Quand ma belle-fille, Claire, m’a invitée à son mariage, j’ai pensé que c’était l’occasion de nous réconcilier. Nous n’avions jamais été proches, mais j’avais toujours espéré que le temps l’attendrisse. Mon fils, Ethan, m’avait suppliée de venir. « Maman, s’il te plaît. Ça compte beaucoup pour moi », avait-il dit, la voix chargée d’une telle fatigue que je m’étais résignée.
J’ai donc enfilé ma plus belle robe – bleu marine, élégante mais modeste – et j’ai roulé pendant trois heures jusqu’à un vignoble de la Napa Valley. L’endroit était magnifique, tout en lumière dorée et en rires luxueux. Des gens en robes de soie sirotaient du champagne tandis que je restais seule près de la fontaine, me demandant comment j’avais pu devenir l’outsider du mariage de mon fils.

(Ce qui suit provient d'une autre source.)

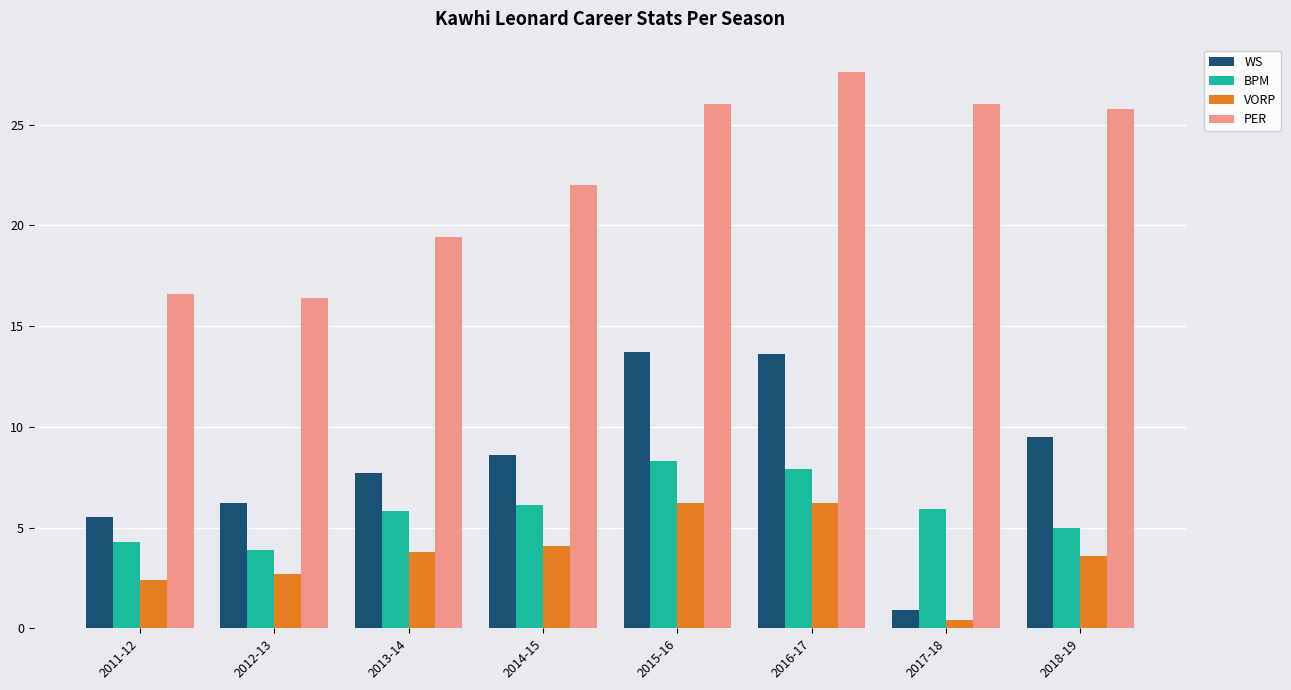

True or false: VORP has a value of 5.1 at 2018-19.

False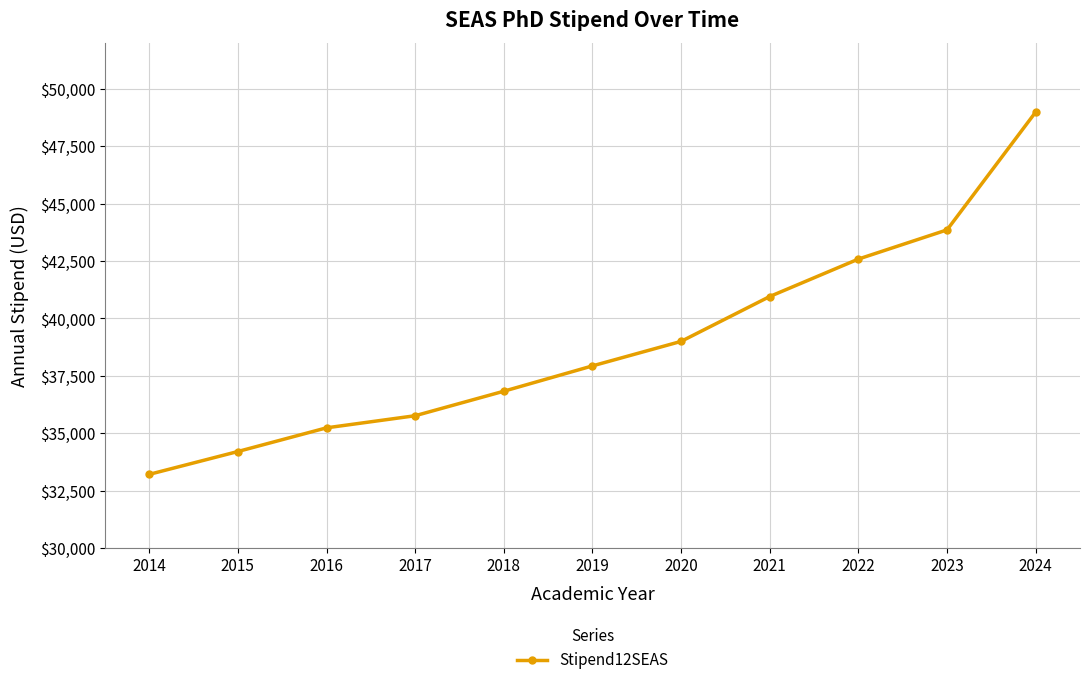

Rank the categories by value from highest to lowest.

2024, 2023, 2022, 2021, 2020, 2019, 2018, 2017, 2016, 2015, 2014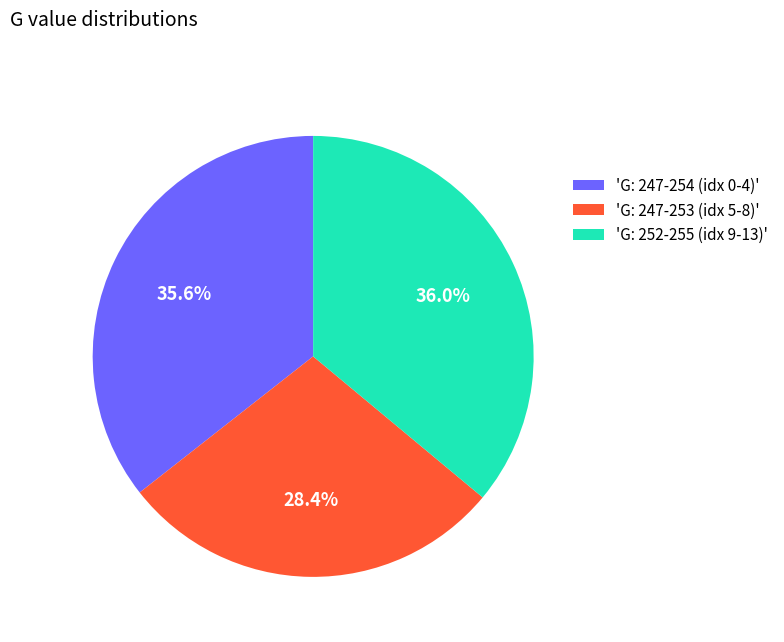

Which category has the smallest portion of the pie?

'G: 247-253 (idx 5-8)'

Claire m’a repérée juste avant la cérémonie. Son sourire était franc, celui que les femmes arborent lorsqu’elles veulent faire une prise de sang. Elle m’a regardée de haut en bas et a dit assez fort pour que ses demoiselles d’honneur l’entendent :
« Waouh, Ethan ne m’avait pas dit que ta mère était une grosse nana.
Le rire qui suivit me frappa plus fort que les mots. Ma gorge brûla. Je me figeai, serrant mon petit sac à main comme une bouée de sauvetage. L’espace d’un instant, j’eus envie de disparaître, mais je ne le fis pas. Je restai plantée là, faisant comme si ses paroles ne m’avaient pas transpercée.
Son père, Robert Hayes, n’était qu’à quelques mètres. C’était un homme imposant, fier, bruyant et récemment en faillite. J’avais lu dans la presse économique que son entreprise, Hayes Logistics, avait été vendue à un acheteur mystérieux après des années de mauvaise gestion. Je me souvenais alors avoir pensé : « Le karma finit toujours par s’acharner. »
Mais alors que je me tenais humiliée au mariage de sa fille, le karma me semblait être un conte de fées.
Puis, à mi-chemin du dîner, l’univers décida de nous réserver une surprise. Une Bentley noire s’arrêta devant la salle de réception. Des murmures se firent entendre lorsqu’un homme grand en costume gris en sortit. Robert blêmit. Il savait pertinemment qui c’était : Michael Trent, le millionnaire autodidacte qui avait racheté son entreprise.
L’atmosphère changea. Le sourire suffisant de Claire s’effaça tandis que son père se levait en titubant pour saluer l’homme qui possédait désormais tout ce qu’il avait perdu.